Exercise directions. Reproduce everything in the material below, from its very first line down to and including the line that contains "voice assistants and", keeping every character the same.

Available data.
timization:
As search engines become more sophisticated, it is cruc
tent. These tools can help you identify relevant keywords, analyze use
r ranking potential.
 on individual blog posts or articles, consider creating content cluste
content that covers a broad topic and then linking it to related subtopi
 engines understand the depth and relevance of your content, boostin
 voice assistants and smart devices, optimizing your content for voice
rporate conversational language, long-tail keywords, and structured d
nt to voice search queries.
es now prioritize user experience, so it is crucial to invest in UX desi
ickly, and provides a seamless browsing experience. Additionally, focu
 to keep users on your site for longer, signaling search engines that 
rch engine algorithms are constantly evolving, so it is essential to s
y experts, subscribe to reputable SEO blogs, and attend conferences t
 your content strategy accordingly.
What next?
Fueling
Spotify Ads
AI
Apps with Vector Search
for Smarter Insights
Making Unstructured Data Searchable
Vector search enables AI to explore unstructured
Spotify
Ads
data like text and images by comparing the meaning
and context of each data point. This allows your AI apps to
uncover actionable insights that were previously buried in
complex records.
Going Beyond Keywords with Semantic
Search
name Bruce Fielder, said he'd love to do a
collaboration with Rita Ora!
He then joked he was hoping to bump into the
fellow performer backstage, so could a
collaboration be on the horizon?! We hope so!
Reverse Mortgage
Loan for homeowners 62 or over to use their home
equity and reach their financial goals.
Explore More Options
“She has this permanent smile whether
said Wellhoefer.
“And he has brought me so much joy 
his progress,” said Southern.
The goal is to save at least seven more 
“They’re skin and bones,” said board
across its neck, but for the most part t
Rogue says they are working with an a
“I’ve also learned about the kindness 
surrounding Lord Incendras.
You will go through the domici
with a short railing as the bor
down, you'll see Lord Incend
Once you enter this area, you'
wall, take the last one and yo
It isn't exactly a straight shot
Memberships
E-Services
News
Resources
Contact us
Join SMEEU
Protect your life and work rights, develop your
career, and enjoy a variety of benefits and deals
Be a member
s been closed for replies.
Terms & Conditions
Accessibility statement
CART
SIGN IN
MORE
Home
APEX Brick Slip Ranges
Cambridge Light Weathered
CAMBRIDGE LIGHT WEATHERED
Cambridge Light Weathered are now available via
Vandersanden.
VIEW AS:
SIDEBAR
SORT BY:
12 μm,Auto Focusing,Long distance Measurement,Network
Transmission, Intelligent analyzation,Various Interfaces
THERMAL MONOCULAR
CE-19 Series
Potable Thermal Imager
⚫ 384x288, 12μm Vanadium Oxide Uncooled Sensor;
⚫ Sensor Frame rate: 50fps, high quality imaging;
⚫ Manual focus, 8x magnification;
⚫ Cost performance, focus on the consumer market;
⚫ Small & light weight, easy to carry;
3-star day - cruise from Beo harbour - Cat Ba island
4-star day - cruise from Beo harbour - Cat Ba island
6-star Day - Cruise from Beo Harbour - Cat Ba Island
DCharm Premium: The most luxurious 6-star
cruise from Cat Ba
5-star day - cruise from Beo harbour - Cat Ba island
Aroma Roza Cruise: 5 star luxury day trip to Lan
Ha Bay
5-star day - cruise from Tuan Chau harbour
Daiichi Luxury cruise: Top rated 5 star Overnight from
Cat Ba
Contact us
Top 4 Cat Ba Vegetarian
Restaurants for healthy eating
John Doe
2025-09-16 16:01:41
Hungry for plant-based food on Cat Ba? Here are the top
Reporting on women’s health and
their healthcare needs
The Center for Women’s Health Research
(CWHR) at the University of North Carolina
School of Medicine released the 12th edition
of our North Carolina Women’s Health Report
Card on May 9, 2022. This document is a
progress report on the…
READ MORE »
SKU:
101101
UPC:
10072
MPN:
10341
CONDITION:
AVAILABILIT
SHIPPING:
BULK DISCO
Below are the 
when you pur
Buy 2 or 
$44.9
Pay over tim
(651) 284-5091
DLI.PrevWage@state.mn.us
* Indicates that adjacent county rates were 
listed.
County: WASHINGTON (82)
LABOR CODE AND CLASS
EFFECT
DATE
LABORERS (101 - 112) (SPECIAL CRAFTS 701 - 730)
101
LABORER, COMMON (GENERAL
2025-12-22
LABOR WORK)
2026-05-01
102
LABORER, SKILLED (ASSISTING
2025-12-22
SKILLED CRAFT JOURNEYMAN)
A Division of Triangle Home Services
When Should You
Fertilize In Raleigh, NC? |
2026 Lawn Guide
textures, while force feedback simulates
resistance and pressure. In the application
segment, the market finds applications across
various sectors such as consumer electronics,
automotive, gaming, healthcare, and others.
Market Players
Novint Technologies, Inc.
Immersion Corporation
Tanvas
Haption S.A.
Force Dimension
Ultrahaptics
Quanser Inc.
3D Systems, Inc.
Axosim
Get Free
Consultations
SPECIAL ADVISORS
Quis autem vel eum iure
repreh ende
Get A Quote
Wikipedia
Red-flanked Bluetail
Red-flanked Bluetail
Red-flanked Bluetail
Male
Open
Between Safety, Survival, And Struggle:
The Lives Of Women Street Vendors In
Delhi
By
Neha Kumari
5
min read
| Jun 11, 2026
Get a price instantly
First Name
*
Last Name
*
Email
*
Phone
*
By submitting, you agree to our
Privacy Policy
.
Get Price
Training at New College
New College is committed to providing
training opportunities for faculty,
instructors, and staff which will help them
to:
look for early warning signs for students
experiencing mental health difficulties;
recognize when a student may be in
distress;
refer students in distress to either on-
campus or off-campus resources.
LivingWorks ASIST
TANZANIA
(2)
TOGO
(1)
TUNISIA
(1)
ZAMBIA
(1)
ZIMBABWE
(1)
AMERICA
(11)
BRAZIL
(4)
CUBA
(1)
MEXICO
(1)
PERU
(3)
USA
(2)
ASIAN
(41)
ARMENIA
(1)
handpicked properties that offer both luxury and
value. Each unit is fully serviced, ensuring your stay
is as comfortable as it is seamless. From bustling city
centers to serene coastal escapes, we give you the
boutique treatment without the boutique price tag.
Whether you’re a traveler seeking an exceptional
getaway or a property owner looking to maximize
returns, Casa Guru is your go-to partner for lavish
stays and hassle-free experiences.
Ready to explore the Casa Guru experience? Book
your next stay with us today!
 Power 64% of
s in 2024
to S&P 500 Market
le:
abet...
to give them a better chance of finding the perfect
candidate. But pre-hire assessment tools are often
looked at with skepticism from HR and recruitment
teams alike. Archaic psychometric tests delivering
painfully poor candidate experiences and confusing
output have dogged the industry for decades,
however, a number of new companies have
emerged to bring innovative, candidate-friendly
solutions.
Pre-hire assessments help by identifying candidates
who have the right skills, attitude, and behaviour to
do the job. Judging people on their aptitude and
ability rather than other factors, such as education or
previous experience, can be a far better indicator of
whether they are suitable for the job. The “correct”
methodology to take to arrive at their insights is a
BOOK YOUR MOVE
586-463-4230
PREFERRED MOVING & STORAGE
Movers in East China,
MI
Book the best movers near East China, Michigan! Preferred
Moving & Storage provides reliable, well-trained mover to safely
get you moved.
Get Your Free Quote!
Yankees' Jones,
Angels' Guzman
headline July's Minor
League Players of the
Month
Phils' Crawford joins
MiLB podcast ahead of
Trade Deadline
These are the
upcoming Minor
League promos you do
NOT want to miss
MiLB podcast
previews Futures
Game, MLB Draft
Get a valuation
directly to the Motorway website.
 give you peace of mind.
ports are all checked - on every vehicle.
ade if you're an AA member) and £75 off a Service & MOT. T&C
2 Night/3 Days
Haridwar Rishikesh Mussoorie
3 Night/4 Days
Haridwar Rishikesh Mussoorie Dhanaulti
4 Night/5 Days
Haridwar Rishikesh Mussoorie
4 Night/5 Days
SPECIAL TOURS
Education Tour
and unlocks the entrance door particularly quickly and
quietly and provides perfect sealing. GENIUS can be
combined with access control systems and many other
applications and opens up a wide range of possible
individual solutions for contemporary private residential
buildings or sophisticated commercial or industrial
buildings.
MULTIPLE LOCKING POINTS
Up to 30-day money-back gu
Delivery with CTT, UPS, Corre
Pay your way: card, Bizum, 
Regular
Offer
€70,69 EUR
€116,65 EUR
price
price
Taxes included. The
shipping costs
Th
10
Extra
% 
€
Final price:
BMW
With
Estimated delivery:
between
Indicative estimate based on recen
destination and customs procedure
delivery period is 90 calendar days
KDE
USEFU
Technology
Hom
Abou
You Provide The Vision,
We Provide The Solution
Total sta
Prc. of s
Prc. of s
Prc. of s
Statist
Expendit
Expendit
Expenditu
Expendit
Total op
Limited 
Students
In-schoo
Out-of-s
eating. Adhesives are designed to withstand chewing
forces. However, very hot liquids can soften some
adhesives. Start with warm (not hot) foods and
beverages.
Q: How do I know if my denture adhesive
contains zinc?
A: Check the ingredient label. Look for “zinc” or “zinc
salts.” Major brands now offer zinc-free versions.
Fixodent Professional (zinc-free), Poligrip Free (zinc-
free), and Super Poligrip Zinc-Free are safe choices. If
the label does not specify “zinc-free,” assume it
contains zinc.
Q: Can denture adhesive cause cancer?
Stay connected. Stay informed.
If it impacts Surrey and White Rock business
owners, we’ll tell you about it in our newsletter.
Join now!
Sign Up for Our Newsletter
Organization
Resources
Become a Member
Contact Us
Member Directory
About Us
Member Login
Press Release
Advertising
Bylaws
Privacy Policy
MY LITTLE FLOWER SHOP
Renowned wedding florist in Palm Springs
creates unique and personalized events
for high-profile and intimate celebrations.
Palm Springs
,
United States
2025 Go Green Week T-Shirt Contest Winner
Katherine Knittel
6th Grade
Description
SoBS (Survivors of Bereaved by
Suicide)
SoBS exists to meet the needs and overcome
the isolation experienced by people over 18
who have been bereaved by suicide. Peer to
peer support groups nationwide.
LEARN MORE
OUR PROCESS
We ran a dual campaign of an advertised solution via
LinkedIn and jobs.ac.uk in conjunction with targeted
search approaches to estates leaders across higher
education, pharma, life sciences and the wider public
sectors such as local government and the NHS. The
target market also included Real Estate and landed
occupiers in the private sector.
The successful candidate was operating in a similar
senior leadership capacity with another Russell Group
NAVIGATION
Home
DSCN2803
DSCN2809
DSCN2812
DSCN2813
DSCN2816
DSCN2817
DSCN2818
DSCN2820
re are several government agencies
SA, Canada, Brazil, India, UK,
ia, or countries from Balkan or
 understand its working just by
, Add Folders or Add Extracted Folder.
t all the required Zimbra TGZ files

Written solution.
timization:
As search engines become more sophisticated, it is cruc
tent. These tools can help you identify relevant keywords, analyze use
r ranking potential.
 on individual blog posts or articles, consider creating content cluste
content that covers a broad topic and then linking it to related subtopi
 engines understand the depth and relevance of your content, boostin
 voice assistants and smart devices, optimizing your content for voice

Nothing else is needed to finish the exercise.